A pool that is no longer degraded is timestamped as healthy. Once it has stayed
healthy for longer than `restore_cooldown`, the governor steps its weight back up by
`base_weight / 4` per cycle (at least 1), never exceeding `base_weight`. Restoration
is deliberately gradual so a flapping pool doesn't immediately reclaim full traffic.

## Tunable parameters

Tuning is per service, via `service-config` facts (seeded from `main.c`). The
parameters the rules actually read:

| Parameter | Role |
|-----------|------|
| `sigma_threshold` | How many standard deviations count as anomalous |
| `min_success_rate` | Hard floor below which a pool is degraded regardless of its own baseline |
| `max_response_time` | Hard ceiling above which a pool is degraded |
| `weight_reduction` | Multiplier applied on first reduction |
| `min_weight` | Floor the governor will not throttle below (e.g. a contractual minimum) |
| `restore_cooldown` | How long a pool must stay healthy before restoration begins |
| `service_degrade_threshold` | Fraction of degraded pools that marks the whole service degraded |

The SSL (5%) and timeout (10%) detection thresholds are currently constants in the
rules rather than per-service config.

## Building and running

This targets **OpenBSD**: the build uses BSD `make` and the binary calls
`pledge(2)`/`unveil(2)`.

```sh
# CLIPS_DIR must point at a built CLIPS core (libclips.a + clips.h).
make CLIPS_DIR=/path/to/clips/core

./gov-sim                       # synthetic simulation, 60 cycles (default)
./gov-sim -s 200                # synthetic simulation, N cycles
./gov-sim -r scenarios/foo.pps  # replay recorded observations from a scenario file
```

- **Simulation mode** generates synthetic pool health (periodic incidents and
  recoveries) to exercise the rules end to end.
- **Replay mode** drives the governor from a recorded `.pps` scenario file, so the
  same observation stream can be replayed against different parameter settings.
  See `scenario.h` for the file format and `scenario.R` for tooling to read, write,
  generate, and analyze scenarios.

Each cycle prints the weight adjustments and alerts it produced, and the weight
matrix is printed periodically and at the end.

## Operational notes

- **Pool semantics:** response times degrade non-linearly as a pool saturates, and
  different providers degrade differently — some gracefully, some sharply. The
  statistical (sigma) checks adapt to each pool's own baseline; the hard floors
  (`min_success_rate`, `max_response_time`) catch absolute-bad behavior.
- **Restart:** effective weights are the durable state; the in-memory facts
  (healthy-since timers, degradation status) are rebuilt from the next few cycles of
  observations. Behavior after restart is conservative — a still-degraded pool is
  re-detected quickly, while restoration timers simply start over.

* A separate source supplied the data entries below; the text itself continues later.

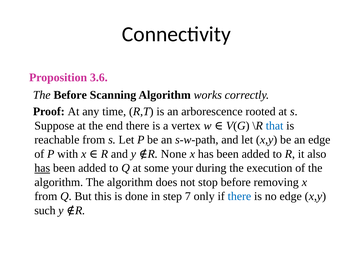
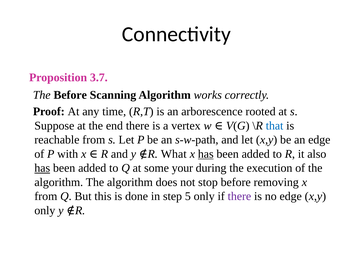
3.6: 3.6 -> 3.7
None: None -> What
has at (206, 154) underline: none -> present
7: 7 -> 5
there at (239, 196) colour: blue -> purple
such at (45, 210): such -> only
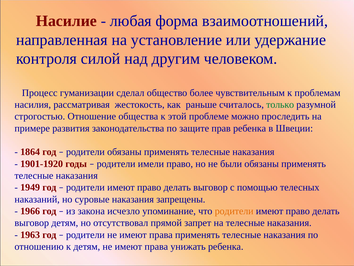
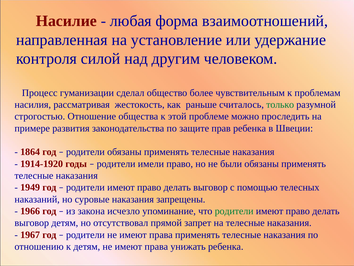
1901-1920: 1901-1920 -> 1914-1920
родители at (234, 211) colour: orange -> green
1963: 1963 -> 1967
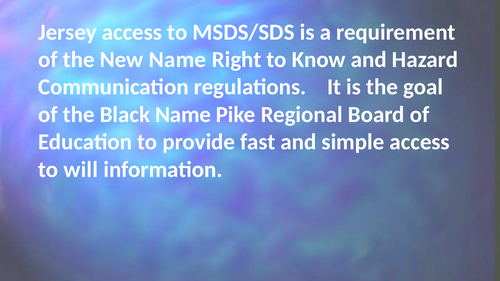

## Design intent (not yet implemented)

The following are part of the governor's intended direction but are **not** in the
current rules. They are listed so the gap between intent and implementation is
explicit:

- **Capacity awareness:** respect each pool's soft/hard request limits — reduce
  weight as a pool nears its limit even if quality is fine, block restoration into a
  near-full pool, and allow boosting a healthy pool *above* its base weight (up to a
  ceiling, e.g. 1.5×) to absorb load shed from constrained peers.
- **Proactive, time-of-day shifts:** anticipate the daily traffic cycle
  (trough → ramp-up → peak → ramp-down) and pre-shift toward load-efficient pools
  before peak rather than only reacting after degradation.
- **Probation / flap handling:** a `healthy → degraded → probation → healthy` state
  machine with flap detection and extended probation for pools that oscillate.
- **Trend detection:** act on multi-cycle trends, not just single-cycle snapshots.
- **Persistence and scale:** sourcing observations from a production metrics store
  on a fixed poll interval and persisting effective weights across restarts.

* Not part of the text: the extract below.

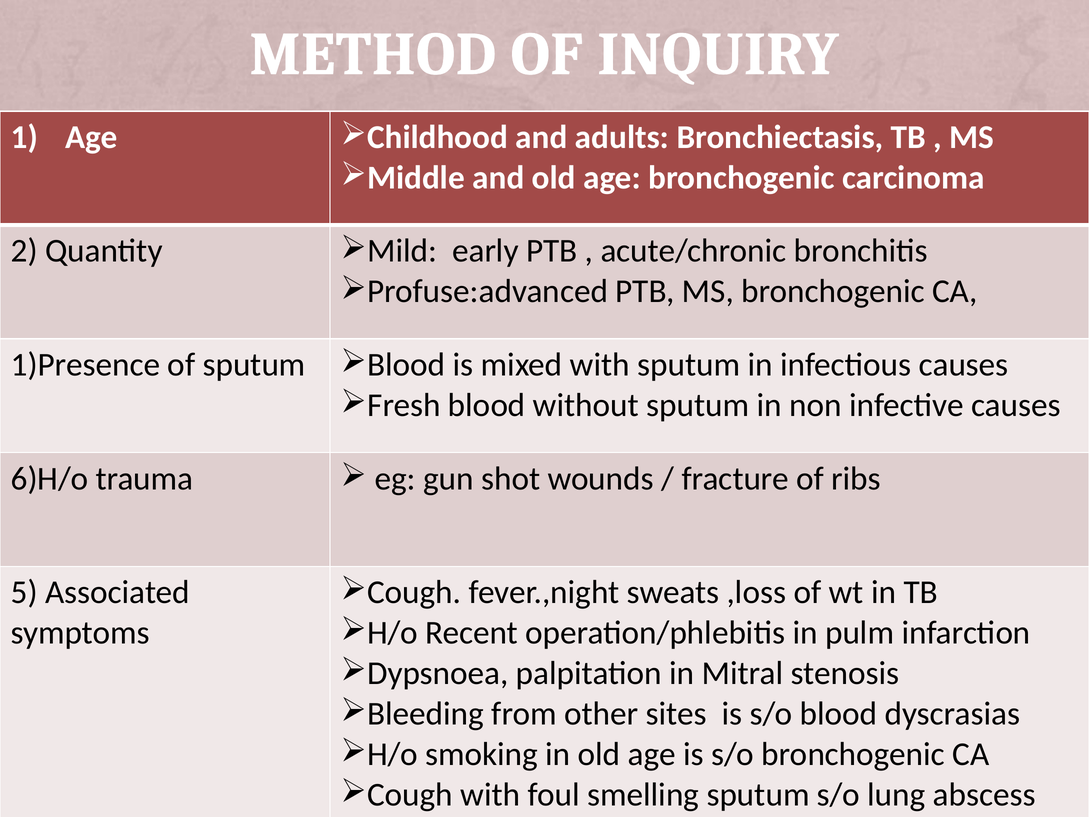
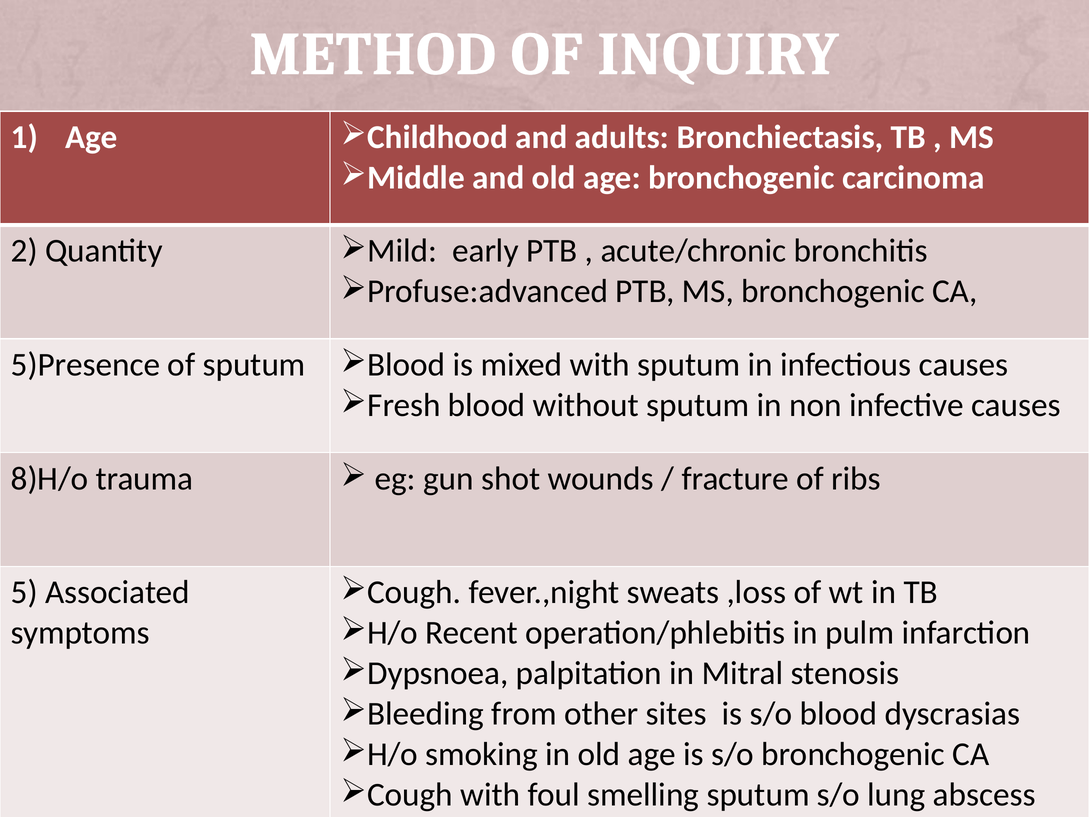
1)Presence: 1)Presence -> 5)Presence
6)H/o: 6)H/o -> 8)H/o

When this document and `gov.clp` disagree, `gov.clp` is what actually runs.

## License

Copyright (C) 2026 SWGY, Inc.

This program is free software: you can redistribute it and/or modify it under the
terms of the GNU Affero General Public License as published by the Free Software
Foundation, either version 3 of the License, or (at your option) any later version.
See [`LICENSE`](LICENSE) for the full text.